╔══

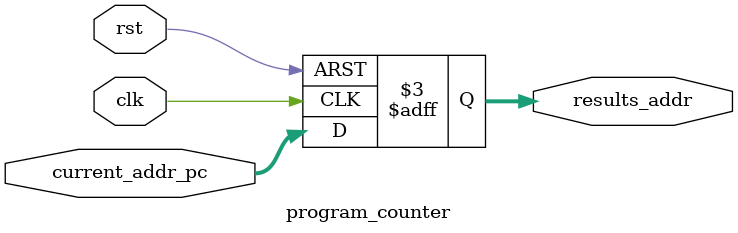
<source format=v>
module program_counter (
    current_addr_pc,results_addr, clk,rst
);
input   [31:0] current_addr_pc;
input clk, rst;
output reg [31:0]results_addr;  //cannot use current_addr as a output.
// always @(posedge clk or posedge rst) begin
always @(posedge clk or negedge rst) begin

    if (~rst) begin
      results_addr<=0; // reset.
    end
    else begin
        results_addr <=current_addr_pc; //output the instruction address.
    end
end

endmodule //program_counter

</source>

╚══

__Job item__
Pictures stay out; the entries above are to be output exactly as given.

__Answer for this exercise__
<source format=v>
module program_counter (
    current_addr_pc,results_addr, clk,rst
);
input   [31:0] current_addr_pc;
input clk, rst;
output reg [31:0]results_addr;  //cannot use current_addr as a output.
// always @(posedge clk or posedge rst) begin
always @(posedge clk or negedge rst) begin

    if (~rst) begin
      results_addr<=0; // reset.
    end
    else begin
        results_addr <=current_addr_pc; //output the instruction address.
    end
end

endmodule //program_counter

</source>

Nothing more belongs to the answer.